Environnement & Climat Graben albertin : des ONG demandent à Kinshasa et Kampala de renoncer à l’expansion pétrolière

Graben albertin : des ONG demandent à Kinshasa et Kampala de renoncer à l’expansion pétrolière

Une coalition d'ONG congolaises, ougandaises et internationales, emmenée par Greenpeace Afrique, écrit aux présidents Félix Tshisekedi et Yoweri Museveni pour réclamer la transparence sur des discussions pétrolières autour du lac Albert et l'abandon de tout nouveau projet.
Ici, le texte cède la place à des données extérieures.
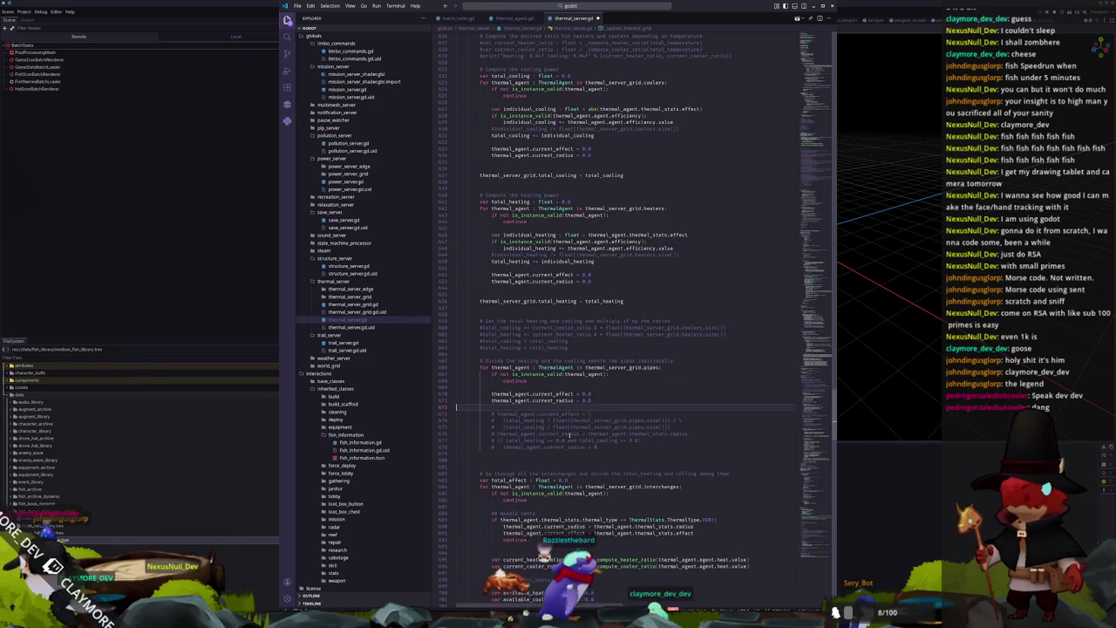
key(Up)
key(Up)
key(Up)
Graben albertin : des ONG demandent à Kinshasa et Kampala de renoncer à l’expansion pétrolière
AFP

La Rédaction
Kinshasa - 8 JUILLET 2026 - 19:45 WAT · 3 min de lecture

Une coalition d’organisations non gouvernementales congolaises, ougandaises et internationales a adressé une lettre ouverte aux présidents Félix Tshisekedi et Yoweri Museveni. Portée par Greenpeace Afrique et rendue publique samedi 4 juillet, elle demande aux deux chefs d’État de garantir une transparence totale sur les discussions en cours autour du développement pétrolier dans le Graben albertin et de renoncer à tout projet d’expansion susceptible de menacer les communautés et les écosystèmes transfrontaliers.

La démarche intervient alors que plusieurs sources font état de discussions entre Kinshasa et Kampala sur une coopération dans les hydrocarbures autour du lac Albert. Les signataires réclament que toute décision affectant les terres, les droits humains et les moyens de subsistance des populations respecte le principe du consentement libre, préalable et éclairé des communautés concernées.

Le cœur de l’argumentaire est climatique. « Le Bassin du Congo constitue l’un des plus importants remparts contre la crise climatique mondiale. Étendre les projets pétroliers dans des écosystèmes aussi sensibles compromettrait non seulement les engagements climatiques de nos États, mais également les droits et l’avenir de millions de personnes qui dépendent directement de ces ressources naturelles », a déclaré Toussaint Molenge, chef de projet de la campagne forêt du Bassin du Congo chez Greenpeace Afrique.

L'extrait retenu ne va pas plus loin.